Anderson spoke of the courage and sacrifices of the “ordinary men and women” who became “great individuals.” They were loyal, honest, duty-bound, respectful and selfless in service and personal courage. 

“This is a time to think of the young lives cut short — they were wives and husbands; think of the children growing up without their father or mother and the parents who buried their children,” he said. “This is a time to show overwhelming gratitude for the brave soldier who put country before self. As a veteran, my heart goes out especially to those whose loved ones did not come home.” 

Anderson reminded viewers that those men and women died to protect what we, as Americans, hold most dear. 

“We’re here not to mourn but to rejoice, honor and pray for the fallen soldiers,” he added. 

Ravener spoke of the nation’s 240-year history of sacrifice, the 60 million who answered the call of duty since the Revolutionary War and the more than one million who “died wearing the military uniform to preserve a way of life.”  

Drawing from his own family tree, Ravener provided two centuries of family and state military history and sacrifice. Cpl. Francis P Putz, his great uncle, was 22 when he was killed on Sept. 29, 1918, in France, near the Flanders area during a battle that led to the Armistice on Nov. 11, 1918. He was posthumously awarded the Silver Star and a citation for gallantry in action.   

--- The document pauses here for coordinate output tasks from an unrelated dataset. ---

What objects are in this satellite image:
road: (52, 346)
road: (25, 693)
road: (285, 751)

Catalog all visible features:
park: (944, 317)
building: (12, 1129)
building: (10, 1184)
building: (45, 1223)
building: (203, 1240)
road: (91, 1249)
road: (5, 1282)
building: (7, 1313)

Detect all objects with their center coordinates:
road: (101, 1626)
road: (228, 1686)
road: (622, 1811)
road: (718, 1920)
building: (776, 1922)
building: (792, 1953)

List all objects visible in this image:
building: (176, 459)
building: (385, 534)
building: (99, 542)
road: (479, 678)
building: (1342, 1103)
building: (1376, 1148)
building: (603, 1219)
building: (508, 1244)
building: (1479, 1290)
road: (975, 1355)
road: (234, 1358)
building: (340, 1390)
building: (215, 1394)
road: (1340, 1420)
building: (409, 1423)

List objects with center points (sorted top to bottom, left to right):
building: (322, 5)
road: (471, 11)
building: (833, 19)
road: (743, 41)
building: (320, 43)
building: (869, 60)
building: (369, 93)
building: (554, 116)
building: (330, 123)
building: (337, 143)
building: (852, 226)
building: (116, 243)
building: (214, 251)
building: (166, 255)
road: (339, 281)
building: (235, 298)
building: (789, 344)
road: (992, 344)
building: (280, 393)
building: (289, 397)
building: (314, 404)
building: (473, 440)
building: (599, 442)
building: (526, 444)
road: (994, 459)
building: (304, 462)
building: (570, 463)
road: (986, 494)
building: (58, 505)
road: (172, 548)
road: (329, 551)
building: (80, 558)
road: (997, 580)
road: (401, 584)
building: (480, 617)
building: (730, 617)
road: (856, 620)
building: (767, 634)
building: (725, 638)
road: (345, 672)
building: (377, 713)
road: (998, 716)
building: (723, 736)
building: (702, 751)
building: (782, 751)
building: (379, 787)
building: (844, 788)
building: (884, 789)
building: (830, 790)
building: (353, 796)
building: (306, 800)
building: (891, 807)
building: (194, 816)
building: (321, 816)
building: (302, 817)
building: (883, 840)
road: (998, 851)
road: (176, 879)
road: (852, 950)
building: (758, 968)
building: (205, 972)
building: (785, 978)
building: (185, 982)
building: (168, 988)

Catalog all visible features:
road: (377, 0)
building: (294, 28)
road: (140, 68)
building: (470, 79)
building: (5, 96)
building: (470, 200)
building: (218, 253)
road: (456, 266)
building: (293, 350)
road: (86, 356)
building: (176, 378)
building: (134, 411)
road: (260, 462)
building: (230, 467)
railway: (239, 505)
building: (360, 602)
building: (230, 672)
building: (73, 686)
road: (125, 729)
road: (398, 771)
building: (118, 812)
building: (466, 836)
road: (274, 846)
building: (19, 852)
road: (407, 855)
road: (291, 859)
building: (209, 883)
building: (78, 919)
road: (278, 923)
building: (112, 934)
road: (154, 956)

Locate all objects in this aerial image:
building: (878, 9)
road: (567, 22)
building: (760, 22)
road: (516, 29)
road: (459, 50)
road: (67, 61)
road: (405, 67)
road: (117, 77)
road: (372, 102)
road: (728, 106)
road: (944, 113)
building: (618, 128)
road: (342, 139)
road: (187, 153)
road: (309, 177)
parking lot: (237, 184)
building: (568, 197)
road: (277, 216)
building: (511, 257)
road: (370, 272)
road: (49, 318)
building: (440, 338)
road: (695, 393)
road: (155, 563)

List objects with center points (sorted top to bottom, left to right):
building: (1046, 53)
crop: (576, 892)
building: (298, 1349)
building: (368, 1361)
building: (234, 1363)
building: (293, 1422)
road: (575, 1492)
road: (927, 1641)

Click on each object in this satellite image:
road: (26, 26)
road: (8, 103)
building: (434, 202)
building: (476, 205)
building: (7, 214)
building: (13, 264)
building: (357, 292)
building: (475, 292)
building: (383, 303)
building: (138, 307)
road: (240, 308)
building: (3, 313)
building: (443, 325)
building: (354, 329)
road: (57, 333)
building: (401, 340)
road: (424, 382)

Mary Coan Rielly Ravener was one of 300 women to enter the Marine Corps during World War I after all the eligible men were already serving. 

2Lt. Neal M. Lenti, a B-24 navigator with the U.S. Army Air Force, was killed in action on Oct. 8, 1943. He was 23 and left behind a wife and young son.  

Almost a dozen members of the Ravener family responded to the call of duty, including Bob Ravener, who graduated from the U.S. Naval Academy at Annapolis, was a submarine officer and battalion commander.